Translate this sentence from the forum post on user-to-user messaging into Spanish: "I agree with most of your post, except for the last part about forgetting it for now."

[Passage]
++++
I agree with most of your post, except for the last part about forgetting it for now. Why forget it? It's quite possible to do.

  1. User1 wants to talk to User2, requests to do so
  2. User2 accepts request, User1 is added to talk list (ala ICQ auth request)
  3. If User1 is abusive, he/she can be moved to the 'ban' list (ala ICQ ignore list)
  4. Abusive users get kicked off the system, just as trolls are on the regular threads

It's fairly simple... once you're logged in, you get a little slashbox-style thing in the margin with your new messages, a drop-down box for who to send a message to, and a textbox for the message... maybe another for a topic. Allow the same HTML as in posts.

Refreshing the messages would suck a bit, but you could put the recieved messages in an IFRAME... if you didn't like the idea of it refreshing no matter what, maybe use some JavaScript to reset a timer every time you performed an action on one of the form elements - sort of like a screen saver not kicking in while you're moving the mouse.

I'm just brainstorming here, but this could work...
++++
[Information supplied]

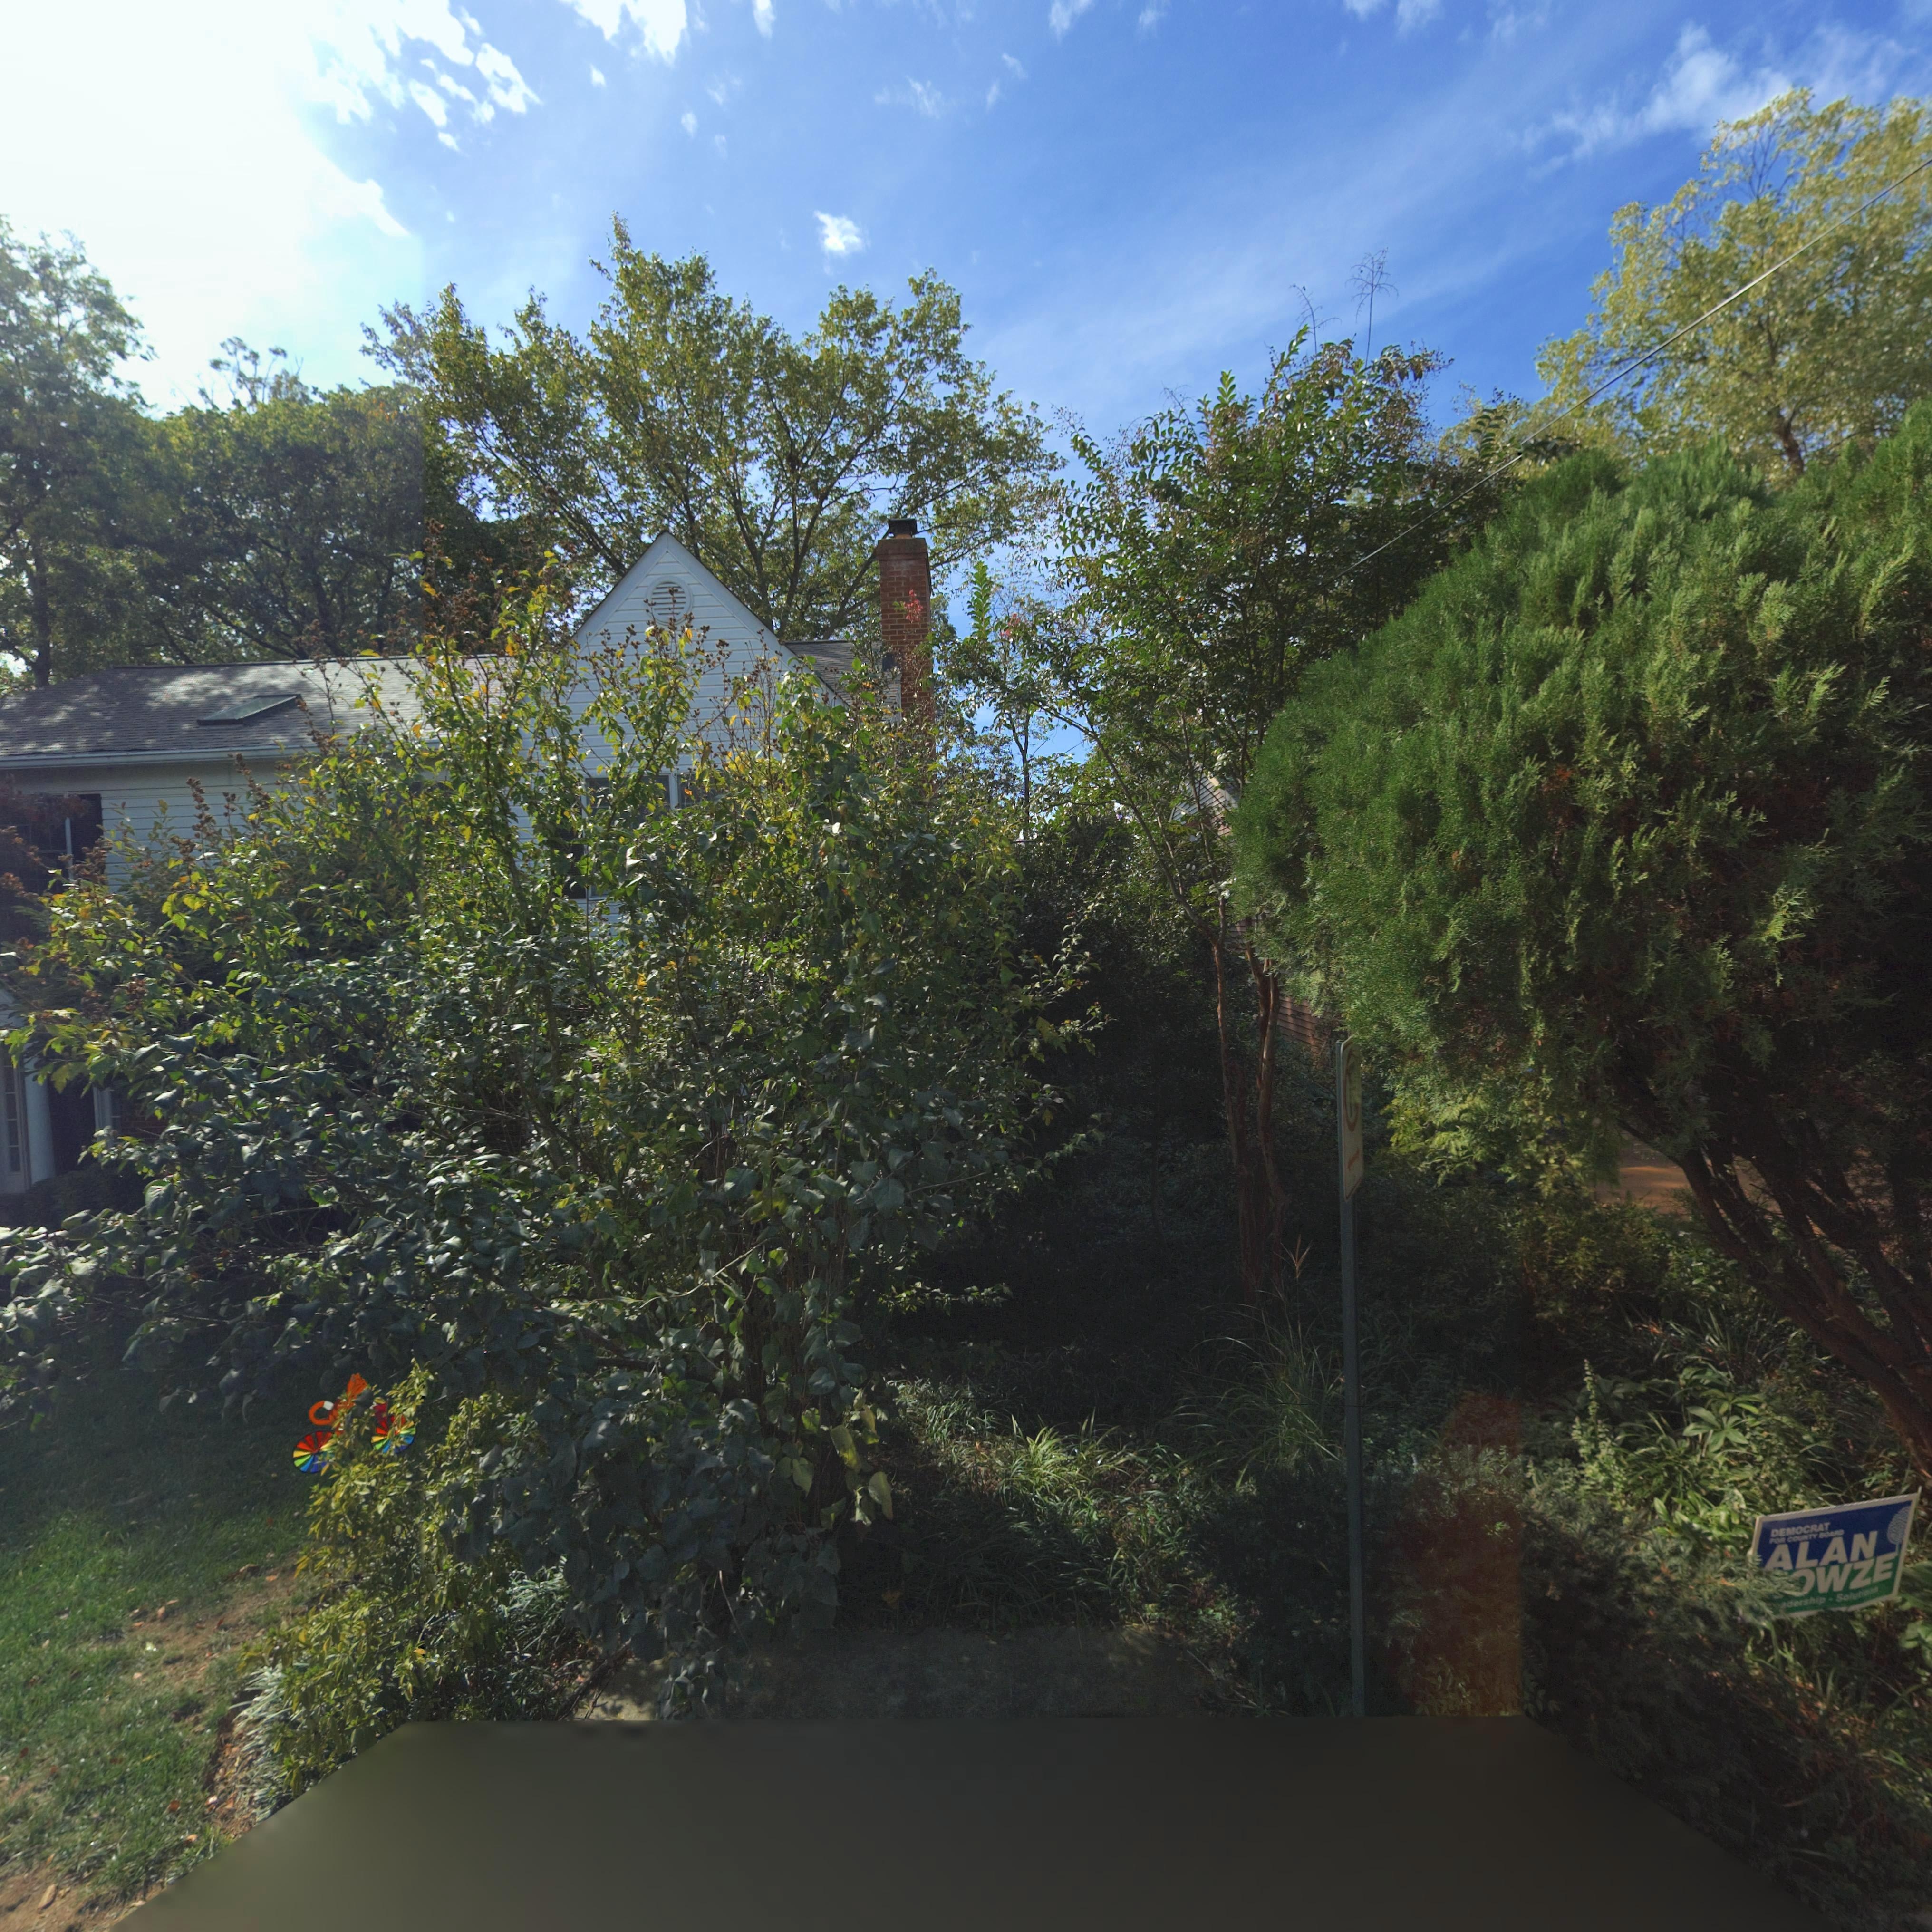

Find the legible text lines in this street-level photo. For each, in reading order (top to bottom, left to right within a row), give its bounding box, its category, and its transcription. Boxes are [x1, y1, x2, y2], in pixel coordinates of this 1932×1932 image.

[1768, 1520, 1832, 1539] None: DEMOCRAT
[1762, 1529, 1879, 1572] None: ALAN
[1814, 1552, 1895, 1594] None: WZE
++++
[Task answer] Estoy de acuerdo con la mayor parte de tu publicación, excepto con la última parte sobre olvidarlo por ahora.